SBD/June 11, 2013/Events and Attractions

Game 1 Stanley Cup Final Ticket Prices Soaring On Secondary Market

Blackhawks fans could pay double the cost of Game 1 tickets for a potential Game 7
Tickets for tomorrow's Game 1 of the Bruins-Blackhawks Stanley Cup Final are "the hottest items in town," according to Mitch Dudek of the CHICAGO SUN-TIMES. Upper level seats at the United Center are "selling for between $375 and $550." Standing-room only tickets are "going for about $250." AAA Tickets Owner Paul Brown said that lower level seats will "set you back about $2,200, and mid-level seats cost about $1,500." He added that if the Blackhawks play a Game 7, expect to "pay double what you would for a Game 1 seat." Gold Coast Tickets Owner Max Waisvisz said that he has "dropped the price of higher-end tickets compared" to when the Blackhawks won the '10 Stanley Cup. Brown, on the other hand, said that prices are "pretty much the same as they were" in '10. The discrepancy "goes to show that buyers should shop around" (CHICAGO SUN-TIMES, 6/11).
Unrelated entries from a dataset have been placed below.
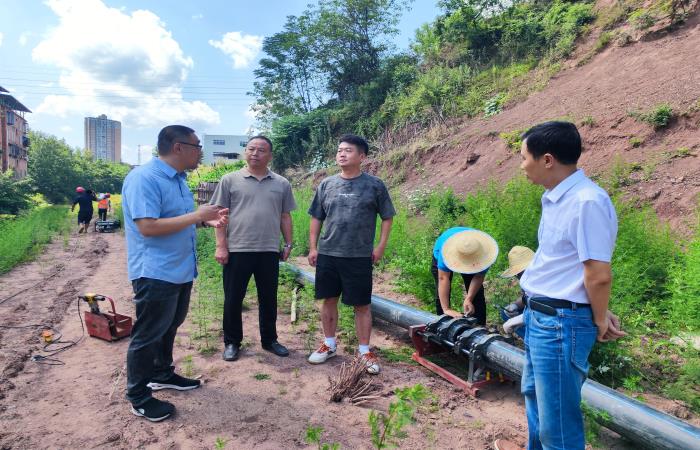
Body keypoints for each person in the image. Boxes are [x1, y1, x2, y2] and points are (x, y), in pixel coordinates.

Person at [493, 121, 626, 450]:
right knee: (537, 404)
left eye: (524, 157)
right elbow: (568, 266)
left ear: (547, 160)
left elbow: (598, 273)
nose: (521, 165)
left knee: (558, 425)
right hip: (542, 318)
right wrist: (595, 306)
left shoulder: (587, 202)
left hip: (560, 324)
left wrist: (598, 317)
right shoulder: (556, 199)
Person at [121, 125, 229, 422]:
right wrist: (197, 215)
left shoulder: (179, 179)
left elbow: (175, 220)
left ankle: (161, 373)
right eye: (197, 146)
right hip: (155, 271)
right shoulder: (145, 178)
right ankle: (139, 397)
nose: (200, 153)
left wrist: (204, 222)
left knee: (170, 325)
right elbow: (147, 226)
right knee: (148, 334)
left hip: (179, 269)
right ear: (178, 147)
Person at [307, 134, 395, 374]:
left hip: (359, 255)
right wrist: (313, 247)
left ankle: (364, 351)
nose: (342, 154)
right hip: (329, 253)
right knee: (328, 300)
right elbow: (316, 218)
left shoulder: (375, 185)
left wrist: (380, 246)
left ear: (362, 156)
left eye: (348, 150)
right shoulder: (327, 184)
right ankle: (329, 344)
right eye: (339, 150)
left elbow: (387, 217)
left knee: (362, 304)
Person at [210, 135, 297, 362]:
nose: (255, 153)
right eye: (251, 149)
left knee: (268, 298)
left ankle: (270, 340)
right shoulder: (229, 180)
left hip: (268, 250)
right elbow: (219, 216)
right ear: (245, 152)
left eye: (261, 150)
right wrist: (221, 246)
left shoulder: (281, 183)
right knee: (233, 298)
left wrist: (288, 243)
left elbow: (285, 216)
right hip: (237, 249)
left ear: (270, 155)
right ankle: (232, 342)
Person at [431, 227, 498, 325]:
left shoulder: (485, 254)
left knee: (477, 294)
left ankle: (480, 326)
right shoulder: (445, 253)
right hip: (445, 250)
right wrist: (446, 309)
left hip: (474, 251)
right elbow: (443, 278)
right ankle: (441, 324)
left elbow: (478, 277)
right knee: (441, 296)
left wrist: (469, 298)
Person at [499, 245, 535, 338]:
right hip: (535, 311)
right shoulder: (526, 278)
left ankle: (534, 339)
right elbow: (527, 297)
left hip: (549, 315)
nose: (518, 277)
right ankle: (529, 336)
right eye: (517, 275)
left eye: (520, 273)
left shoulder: (546, 278)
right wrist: (515, 305)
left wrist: (522, 318)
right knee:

In Chicago, St. Clair & Gregory note tickets in the resale market are "in high demand, and slightly fewer than 2,000 -- about 10 percent of United Center's capacity -- were available" yesterday afternoon. Prices start at "nearly $290 each for standing-room-only spots and end at nearly $9,400 for a front-row seat behind and slightly to the side of a goal." Those rates include an "eye-popping, slightly mysterious service charge" on the NHL's official resale outlet, NHL Ticket Exchange, that "runs as high as $1,875 for the top-end ticket." NHL Ticket Exchange reported that the "average resale ticket price of those that had sold was $678" (CHICAGO TRIBUNE, 6/11).

MUST-SEE VIEWING? ESPN's Howard Bryant said someone "is smiling on the NHL" with the Blackhawks-Bruins Stanley Cup Final matchup, as the league was "supposed to be a disaster" after the lockout-shortened season. He said, "You've got unbelievable hockey being played in the places where people care the most." Bryant said the Final matchup is "something they couldn't have written any better coming out of labor problems." N.Y. Times columnist William Rhoden said, "This is exactly what hockey needed" ("The Sports Reporters," ESPN, 6/9). But ESPN's Michael Wilbon said, "I don't know that casual sports fans who are more fans of baseball or basketball or pro football (are) going to go running to their sets. I think you do that to see a transcendent player. ... I don't know you do that for teams. I know these two teams have massive fan bases." ESPN's Tony Kornheiser said, "In terms of the larger question of whether it breaks through, there's no real clamor for hockey. Hockey's still regional" ("PTI," ESPN, 6/10).